The Pennsylvania House Majority Leader may be a bit hyperbolic.
Rep. Kerry Benninghoff, R-Centre, said he thinks the new preliminary map for redistricting the state House of Representatives is “a danger to our system of government.”
That seems like a reach. It’s a map, not a coup d’etat.
It’s also just the first draft. The Pennsylvania Legislative Reapportionment Commission — of which Benninghoff is a member — just approved the preliminary House and Senate redistricting maps Thursday.
The House map was approved by a 3-2 vote, with chairman and former University of Pittsburgh chancellor Mark Nordenberg as the swing vote.
Benninghoff’s protest isn’t because the map is biased toward Democrats. It is because it is not quite as biased toward Republicans as he would like. Nordenberg says both maps still favor the GOP.

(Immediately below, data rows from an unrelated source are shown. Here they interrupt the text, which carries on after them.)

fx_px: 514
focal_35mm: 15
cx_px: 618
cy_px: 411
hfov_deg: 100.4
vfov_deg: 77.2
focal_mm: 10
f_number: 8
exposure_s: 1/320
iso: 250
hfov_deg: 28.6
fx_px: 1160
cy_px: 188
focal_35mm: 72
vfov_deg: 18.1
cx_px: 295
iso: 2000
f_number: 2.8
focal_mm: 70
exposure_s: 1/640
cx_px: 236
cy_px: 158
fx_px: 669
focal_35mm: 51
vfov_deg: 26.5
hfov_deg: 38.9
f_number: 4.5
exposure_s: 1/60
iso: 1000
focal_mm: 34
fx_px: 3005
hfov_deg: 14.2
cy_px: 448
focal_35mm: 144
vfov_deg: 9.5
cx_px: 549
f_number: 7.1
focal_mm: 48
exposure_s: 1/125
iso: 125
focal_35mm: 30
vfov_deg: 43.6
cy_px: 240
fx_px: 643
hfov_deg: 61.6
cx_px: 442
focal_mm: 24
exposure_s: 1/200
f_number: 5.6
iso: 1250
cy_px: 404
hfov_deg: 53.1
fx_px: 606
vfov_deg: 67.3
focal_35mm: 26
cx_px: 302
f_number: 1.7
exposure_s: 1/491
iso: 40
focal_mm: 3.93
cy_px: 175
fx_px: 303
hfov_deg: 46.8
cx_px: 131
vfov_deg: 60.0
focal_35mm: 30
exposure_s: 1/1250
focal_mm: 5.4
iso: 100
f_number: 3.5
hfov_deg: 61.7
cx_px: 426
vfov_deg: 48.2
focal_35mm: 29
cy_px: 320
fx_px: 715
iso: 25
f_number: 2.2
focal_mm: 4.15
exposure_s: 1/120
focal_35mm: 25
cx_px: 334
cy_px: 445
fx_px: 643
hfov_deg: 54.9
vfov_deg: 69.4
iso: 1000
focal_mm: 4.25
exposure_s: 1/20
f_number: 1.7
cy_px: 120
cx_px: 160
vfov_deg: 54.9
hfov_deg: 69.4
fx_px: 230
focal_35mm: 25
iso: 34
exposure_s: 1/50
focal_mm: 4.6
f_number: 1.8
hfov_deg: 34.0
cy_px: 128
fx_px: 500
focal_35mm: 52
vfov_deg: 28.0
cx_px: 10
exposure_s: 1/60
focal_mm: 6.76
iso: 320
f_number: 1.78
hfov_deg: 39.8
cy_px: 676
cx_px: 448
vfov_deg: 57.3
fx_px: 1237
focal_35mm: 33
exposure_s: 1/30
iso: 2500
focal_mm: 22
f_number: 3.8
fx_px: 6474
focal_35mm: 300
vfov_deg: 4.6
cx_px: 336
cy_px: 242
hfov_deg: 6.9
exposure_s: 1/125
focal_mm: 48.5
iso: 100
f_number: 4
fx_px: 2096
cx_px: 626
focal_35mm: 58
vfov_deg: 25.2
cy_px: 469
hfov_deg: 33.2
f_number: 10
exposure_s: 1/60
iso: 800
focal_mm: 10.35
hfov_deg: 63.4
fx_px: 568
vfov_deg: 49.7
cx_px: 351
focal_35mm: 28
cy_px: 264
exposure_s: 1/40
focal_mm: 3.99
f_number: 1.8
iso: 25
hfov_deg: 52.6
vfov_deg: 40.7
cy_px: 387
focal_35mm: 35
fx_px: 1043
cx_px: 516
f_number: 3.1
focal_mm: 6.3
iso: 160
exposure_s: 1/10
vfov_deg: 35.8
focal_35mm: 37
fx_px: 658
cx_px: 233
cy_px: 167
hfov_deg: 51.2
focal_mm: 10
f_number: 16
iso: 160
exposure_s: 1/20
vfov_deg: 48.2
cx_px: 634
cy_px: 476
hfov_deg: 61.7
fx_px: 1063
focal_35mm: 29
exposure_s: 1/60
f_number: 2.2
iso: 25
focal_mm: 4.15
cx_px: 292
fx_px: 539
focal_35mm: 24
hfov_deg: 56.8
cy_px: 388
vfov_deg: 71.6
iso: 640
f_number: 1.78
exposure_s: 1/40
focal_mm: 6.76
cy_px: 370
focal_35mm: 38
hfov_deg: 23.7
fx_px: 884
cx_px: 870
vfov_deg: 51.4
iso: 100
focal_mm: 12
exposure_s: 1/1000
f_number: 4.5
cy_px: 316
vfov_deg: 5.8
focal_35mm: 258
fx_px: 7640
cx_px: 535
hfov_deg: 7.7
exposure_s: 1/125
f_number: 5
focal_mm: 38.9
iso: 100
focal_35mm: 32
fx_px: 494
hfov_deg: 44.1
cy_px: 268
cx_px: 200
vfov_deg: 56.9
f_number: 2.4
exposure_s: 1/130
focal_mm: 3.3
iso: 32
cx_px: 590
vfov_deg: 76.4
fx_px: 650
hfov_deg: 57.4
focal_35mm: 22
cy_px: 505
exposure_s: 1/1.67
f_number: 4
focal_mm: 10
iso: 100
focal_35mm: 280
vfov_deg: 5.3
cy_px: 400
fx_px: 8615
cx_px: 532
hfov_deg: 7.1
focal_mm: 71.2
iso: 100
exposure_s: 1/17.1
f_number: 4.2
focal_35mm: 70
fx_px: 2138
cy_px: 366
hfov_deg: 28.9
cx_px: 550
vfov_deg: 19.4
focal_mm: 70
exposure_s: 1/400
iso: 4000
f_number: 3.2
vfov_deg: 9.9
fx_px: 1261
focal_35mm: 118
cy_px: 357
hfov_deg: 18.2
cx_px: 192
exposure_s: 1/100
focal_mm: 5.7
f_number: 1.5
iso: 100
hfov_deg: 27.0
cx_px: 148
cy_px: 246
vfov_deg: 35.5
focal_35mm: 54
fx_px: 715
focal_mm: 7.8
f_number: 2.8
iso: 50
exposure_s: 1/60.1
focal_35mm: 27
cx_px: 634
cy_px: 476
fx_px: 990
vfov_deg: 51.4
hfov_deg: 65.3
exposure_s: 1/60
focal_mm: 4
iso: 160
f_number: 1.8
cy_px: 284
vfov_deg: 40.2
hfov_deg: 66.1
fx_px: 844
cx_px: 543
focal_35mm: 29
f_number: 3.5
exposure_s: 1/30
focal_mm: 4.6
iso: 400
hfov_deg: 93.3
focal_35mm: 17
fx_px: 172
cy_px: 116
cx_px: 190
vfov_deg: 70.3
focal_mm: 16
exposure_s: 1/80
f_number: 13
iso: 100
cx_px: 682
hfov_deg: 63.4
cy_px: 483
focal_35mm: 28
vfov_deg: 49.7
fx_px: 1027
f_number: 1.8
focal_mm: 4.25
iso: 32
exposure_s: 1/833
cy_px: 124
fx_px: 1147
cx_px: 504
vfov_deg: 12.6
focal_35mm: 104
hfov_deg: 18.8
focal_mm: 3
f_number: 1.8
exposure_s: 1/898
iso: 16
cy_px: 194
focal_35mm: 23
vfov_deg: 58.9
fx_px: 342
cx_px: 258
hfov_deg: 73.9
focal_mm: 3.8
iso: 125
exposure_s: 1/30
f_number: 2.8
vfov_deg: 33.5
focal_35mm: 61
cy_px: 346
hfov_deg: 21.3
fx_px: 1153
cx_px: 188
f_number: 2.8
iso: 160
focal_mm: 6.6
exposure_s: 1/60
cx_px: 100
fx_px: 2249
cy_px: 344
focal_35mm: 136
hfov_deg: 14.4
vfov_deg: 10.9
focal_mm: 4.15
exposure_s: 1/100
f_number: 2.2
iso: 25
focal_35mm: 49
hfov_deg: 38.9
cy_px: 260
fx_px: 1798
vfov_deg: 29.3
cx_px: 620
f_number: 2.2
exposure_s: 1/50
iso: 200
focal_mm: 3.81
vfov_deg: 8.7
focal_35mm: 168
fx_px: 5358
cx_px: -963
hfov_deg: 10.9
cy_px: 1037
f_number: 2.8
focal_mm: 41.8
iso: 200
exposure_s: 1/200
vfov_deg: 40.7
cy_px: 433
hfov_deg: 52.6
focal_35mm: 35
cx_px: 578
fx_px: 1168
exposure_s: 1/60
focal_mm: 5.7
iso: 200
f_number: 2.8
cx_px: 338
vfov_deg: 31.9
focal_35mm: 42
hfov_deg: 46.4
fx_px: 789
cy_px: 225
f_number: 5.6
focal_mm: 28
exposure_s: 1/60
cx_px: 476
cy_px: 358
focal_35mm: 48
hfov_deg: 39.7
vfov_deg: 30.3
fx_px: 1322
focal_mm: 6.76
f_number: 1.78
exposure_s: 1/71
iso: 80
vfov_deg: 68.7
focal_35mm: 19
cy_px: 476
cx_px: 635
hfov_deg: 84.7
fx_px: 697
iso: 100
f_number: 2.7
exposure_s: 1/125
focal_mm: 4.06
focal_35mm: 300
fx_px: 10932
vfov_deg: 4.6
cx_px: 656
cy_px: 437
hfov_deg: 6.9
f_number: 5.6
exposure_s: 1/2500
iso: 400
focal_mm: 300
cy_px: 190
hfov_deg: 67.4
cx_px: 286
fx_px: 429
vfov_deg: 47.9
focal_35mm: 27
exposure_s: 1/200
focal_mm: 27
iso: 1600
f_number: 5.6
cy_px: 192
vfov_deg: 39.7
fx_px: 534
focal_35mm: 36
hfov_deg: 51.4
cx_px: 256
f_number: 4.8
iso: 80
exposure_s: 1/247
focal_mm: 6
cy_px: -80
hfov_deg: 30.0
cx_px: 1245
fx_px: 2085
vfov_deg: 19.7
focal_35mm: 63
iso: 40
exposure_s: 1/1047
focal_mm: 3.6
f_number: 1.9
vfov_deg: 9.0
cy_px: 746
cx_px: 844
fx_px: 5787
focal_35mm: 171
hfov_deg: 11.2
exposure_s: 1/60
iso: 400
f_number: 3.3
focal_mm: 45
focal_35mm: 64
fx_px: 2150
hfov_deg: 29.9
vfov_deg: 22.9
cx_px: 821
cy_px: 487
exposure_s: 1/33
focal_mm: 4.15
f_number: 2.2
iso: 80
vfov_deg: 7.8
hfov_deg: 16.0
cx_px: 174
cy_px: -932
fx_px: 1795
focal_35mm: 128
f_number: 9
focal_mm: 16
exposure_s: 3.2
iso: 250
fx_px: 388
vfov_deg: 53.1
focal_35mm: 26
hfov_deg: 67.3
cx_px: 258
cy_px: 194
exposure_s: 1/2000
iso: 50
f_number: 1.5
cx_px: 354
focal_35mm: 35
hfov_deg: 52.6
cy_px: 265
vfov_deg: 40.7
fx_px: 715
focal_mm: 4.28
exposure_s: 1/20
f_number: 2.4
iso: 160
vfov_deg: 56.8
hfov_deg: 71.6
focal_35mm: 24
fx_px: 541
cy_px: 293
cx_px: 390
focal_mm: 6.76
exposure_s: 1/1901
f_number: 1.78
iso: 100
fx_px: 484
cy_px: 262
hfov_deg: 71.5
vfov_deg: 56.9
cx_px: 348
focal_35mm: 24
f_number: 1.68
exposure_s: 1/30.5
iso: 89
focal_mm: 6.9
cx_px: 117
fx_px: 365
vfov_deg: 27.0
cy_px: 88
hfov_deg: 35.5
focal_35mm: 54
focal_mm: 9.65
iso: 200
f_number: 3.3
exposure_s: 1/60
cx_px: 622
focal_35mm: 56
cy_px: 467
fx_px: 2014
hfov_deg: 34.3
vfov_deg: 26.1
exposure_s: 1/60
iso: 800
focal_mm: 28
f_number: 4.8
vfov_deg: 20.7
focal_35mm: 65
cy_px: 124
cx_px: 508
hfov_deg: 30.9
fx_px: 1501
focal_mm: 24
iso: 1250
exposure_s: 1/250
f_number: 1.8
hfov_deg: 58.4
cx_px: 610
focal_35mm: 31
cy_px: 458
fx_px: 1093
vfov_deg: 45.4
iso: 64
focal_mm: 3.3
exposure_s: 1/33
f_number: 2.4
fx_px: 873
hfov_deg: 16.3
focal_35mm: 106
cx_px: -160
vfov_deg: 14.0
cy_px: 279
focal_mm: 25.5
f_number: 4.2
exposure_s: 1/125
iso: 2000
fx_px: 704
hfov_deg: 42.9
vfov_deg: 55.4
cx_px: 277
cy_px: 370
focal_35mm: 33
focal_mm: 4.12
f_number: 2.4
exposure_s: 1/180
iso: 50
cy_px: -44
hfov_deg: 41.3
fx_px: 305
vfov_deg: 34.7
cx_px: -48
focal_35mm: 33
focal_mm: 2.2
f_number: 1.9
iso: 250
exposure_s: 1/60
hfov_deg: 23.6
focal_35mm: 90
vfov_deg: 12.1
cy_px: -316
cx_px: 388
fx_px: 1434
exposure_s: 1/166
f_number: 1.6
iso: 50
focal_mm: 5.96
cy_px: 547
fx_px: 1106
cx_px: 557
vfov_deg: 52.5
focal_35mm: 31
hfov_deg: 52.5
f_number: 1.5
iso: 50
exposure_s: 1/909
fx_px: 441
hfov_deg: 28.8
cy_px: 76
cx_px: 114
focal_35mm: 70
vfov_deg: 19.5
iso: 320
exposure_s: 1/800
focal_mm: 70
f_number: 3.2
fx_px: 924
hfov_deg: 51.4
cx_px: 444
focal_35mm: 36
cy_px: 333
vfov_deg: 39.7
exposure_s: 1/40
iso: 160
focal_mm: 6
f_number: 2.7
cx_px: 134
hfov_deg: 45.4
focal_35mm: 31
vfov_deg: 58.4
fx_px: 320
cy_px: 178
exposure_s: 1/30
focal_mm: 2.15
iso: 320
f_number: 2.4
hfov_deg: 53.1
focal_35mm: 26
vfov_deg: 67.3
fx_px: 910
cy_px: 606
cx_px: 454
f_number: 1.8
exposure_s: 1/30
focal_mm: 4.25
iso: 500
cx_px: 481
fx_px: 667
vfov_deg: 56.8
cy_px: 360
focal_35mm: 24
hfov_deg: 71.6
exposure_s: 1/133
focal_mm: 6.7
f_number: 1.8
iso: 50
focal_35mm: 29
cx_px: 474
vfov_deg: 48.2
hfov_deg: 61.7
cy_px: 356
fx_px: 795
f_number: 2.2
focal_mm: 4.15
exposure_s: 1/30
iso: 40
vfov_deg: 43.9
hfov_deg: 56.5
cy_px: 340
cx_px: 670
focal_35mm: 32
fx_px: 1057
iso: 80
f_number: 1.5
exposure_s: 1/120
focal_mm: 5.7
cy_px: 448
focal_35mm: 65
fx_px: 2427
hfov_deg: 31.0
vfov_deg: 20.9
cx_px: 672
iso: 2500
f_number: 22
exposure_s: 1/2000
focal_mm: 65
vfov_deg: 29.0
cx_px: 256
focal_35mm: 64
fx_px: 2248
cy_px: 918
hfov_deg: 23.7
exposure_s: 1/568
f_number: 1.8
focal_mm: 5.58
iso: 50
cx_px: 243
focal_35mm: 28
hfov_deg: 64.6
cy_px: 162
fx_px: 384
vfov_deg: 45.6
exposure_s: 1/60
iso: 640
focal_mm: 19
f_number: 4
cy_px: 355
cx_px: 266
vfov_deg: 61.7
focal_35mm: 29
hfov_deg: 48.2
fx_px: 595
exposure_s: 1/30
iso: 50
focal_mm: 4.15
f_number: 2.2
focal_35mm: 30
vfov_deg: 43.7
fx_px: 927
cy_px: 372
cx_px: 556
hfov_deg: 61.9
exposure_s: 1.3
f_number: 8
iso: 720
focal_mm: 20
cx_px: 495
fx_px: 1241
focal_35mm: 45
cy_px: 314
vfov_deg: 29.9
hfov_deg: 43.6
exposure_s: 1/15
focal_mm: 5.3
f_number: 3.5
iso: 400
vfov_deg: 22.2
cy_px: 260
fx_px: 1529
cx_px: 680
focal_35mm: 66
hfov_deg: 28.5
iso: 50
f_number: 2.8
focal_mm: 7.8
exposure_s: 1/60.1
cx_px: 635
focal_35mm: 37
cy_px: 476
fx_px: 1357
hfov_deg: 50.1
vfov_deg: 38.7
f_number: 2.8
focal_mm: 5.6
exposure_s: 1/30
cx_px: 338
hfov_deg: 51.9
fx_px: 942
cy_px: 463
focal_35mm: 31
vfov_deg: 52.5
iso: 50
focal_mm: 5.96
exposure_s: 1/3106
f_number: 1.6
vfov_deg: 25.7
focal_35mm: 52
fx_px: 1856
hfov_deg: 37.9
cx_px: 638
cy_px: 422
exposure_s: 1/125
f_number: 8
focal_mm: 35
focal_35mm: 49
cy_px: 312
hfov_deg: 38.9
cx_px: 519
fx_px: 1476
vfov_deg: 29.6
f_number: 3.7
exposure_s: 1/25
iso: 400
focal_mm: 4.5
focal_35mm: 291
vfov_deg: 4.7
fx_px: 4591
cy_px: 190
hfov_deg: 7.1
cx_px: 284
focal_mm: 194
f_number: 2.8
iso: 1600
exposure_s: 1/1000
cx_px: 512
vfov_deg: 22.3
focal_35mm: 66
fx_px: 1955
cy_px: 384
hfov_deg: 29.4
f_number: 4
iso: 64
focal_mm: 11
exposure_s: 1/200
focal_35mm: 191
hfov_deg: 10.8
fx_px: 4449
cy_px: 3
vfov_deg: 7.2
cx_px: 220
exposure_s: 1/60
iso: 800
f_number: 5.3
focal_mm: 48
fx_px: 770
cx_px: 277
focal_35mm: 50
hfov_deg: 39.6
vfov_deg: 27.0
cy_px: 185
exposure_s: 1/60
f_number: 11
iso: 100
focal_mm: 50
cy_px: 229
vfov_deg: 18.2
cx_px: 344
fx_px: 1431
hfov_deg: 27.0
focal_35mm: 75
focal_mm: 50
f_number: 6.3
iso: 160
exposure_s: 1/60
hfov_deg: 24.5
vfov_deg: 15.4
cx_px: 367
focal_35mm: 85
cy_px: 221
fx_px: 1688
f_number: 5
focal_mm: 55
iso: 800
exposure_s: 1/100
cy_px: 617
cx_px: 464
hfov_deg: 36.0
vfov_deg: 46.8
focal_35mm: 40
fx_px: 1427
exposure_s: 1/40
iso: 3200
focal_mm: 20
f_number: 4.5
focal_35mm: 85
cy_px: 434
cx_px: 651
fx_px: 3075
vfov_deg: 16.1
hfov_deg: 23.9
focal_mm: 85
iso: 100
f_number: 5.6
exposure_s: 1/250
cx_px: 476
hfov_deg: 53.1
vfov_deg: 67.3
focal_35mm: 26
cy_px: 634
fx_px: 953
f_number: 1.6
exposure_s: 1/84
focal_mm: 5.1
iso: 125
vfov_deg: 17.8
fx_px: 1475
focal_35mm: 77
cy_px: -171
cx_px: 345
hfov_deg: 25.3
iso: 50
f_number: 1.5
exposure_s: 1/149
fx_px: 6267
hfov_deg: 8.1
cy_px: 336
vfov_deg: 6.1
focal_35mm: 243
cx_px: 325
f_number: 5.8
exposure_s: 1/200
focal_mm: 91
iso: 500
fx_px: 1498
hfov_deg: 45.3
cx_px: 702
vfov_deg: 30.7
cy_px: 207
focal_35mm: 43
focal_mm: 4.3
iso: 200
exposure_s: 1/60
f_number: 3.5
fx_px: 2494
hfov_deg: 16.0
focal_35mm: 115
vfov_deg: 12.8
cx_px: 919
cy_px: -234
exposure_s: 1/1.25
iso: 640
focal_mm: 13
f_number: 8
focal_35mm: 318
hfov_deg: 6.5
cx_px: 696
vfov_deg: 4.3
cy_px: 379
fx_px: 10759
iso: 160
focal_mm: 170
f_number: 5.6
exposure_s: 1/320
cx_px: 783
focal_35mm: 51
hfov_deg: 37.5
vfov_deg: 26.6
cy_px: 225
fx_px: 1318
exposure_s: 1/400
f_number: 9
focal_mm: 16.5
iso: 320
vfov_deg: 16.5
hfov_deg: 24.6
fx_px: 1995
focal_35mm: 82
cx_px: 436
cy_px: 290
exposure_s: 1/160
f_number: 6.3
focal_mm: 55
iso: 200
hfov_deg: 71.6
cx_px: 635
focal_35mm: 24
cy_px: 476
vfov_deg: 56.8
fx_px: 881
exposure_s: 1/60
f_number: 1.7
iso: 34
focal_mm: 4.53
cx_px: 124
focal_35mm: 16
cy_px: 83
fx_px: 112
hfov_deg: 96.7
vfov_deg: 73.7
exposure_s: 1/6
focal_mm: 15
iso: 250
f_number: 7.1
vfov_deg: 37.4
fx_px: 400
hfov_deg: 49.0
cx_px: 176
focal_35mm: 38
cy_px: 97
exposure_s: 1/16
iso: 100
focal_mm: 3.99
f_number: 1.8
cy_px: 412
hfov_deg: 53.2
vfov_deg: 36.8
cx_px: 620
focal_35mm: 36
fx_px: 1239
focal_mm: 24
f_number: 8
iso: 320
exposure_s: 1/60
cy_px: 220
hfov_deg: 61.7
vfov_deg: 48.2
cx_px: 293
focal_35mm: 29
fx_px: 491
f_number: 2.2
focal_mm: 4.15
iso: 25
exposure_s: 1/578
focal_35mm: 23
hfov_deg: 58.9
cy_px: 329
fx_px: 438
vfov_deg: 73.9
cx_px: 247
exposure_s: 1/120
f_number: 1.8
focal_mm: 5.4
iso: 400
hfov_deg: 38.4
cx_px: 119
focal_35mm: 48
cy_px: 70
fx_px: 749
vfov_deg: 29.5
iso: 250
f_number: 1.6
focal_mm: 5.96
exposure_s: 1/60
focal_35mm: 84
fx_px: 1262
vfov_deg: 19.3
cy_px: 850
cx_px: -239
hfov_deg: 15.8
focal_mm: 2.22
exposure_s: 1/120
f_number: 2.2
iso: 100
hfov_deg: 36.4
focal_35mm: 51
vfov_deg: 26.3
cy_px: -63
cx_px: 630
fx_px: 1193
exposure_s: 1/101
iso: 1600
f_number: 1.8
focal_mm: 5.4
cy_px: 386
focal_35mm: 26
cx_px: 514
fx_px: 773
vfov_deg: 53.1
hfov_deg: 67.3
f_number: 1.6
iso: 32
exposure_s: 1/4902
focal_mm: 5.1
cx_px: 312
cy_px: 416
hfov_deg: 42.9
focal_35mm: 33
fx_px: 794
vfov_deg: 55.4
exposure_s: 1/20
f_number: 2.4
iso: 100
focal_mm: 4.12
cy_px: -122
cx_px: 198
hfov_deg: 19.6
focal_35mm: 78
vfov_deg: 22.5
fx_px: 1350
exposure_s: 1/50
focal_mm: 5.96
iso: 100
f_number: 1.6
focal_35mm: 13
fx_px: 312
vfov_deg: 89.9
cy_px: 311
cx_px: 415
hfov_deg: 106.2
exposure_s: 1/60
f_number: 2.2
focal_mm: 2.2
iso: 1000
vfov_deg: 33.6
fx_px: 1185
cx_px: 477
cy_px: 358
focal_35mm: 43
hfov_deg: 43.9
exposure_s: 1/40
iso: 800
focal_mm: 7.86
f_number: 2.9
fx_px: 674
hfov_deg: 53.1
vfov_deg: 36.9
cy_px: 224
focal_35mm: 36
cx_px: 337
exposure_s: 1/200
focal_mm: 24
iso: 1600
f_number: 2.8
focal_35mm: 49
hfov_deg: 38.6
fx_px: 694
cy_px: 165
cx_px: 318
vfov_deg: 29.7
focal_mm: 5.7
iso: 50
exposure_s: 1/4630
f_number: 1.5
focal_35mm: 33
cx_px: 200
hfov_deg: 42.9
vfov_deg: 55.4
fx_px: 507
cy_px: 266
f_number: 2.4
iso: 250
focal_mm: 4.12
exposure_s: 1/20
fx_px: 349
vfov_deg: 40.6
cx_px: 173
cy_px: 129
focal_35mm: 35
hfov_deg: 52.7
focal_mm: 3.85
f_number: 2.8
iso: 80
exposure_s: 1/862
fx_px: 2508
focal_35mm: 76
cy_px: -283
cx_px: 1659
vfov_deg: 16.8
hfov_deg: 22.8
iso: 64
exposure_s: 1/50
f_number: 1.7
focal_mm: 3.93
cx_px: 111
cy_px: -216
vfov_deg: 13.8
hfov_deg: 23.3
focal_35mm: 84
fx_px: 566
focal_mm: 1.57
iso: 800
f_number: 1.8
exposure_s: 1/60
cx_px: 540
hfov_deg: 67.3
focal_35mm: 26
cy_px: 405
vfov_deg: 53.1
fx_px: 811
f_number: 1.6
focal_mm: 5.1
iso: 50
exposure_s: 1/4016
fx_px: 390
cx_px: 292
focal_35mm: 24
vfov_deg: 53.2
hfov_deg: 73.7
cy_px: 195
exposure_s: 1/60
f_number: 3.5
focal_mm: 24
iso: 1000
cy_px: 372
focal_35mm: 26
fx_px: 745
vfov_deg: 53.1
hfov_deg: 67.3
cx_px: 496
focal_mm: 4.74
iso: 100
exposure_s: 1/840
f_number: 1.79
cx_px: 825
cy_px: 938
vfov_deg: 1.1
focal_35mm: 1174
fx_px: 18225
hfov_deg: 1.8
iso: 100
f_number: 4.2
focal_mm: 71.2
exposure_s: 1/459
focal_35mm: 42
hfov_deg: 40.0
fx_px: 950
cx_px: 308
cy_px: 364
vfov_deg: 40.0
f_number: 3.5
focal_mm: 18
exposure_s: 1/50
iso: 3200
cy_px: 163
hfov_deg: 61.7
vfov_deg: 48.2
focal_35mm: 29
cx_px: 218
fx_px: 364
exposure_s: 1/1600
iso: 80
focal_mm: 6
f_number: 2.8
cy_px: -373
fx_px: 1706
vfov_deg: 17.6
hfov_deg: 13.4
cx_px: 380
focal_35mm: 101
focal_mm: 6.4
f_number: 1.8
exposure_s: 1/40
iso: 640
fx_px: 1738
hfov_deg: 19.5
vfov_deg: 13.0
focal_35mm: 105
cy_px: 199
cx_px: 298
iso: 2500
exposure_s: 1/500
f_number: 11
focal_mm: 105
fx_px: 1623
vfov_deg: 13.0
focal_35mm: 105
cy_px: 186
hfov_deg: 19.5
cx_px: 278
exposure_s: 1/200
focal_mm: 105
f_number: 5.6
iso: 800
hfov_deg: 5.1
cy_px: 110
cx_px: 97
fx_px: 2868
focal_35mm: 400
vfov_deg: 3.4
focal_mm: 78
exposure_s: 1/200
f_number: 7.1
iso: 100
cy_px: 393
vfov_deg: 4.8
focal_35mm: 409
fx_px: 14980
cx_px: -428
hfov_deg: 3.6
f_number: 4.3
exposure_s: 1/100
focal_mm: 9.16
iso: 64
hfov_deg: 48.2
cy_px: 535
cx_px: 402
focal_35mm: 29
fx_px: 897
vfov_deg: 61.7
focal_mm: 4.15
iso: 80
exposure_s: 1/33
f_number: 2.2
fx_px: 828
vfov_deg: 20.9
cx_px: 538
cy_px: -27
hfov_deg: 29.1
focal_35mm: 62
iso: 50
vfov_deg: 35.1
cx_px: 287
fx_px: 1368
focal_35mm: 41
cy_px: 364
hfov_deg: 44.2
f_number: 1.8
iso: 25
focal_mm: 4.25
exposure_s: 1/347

A mathematical breakdown of the map by 17 different measures, including things like proportionality, turnout, boundaries and geography, bears that out. Fifteen of the categories lean Republican by thin or not-so-thin margins. Only two tip toward Democrats, and those are by less than 1% each.
And this teeter-totter is still GOP-heavy despite Pennsylvania going Democratic in the 2020 presidential election and tending toward the left in statewide races. It acknowledges the fact that Pennsylvania voters are not predictable, despite party affiliations. They are the swingiest of swing voters.
Senate Majority Leader Kim Ward, R- Westmoreland, was more reasonable in regard to the Senate map, which passed the panel unanimously. She did it, in part, to let the process move forward and, in part, because she expects the final version to change from its current incarnation, as first drafts usually do.
Benninghoff’s objections are not helpful to his party. They make the majority look grasping, as if more than half of the pie is not nearly enough. He should follow Ward’s example, work the process and trust the voters.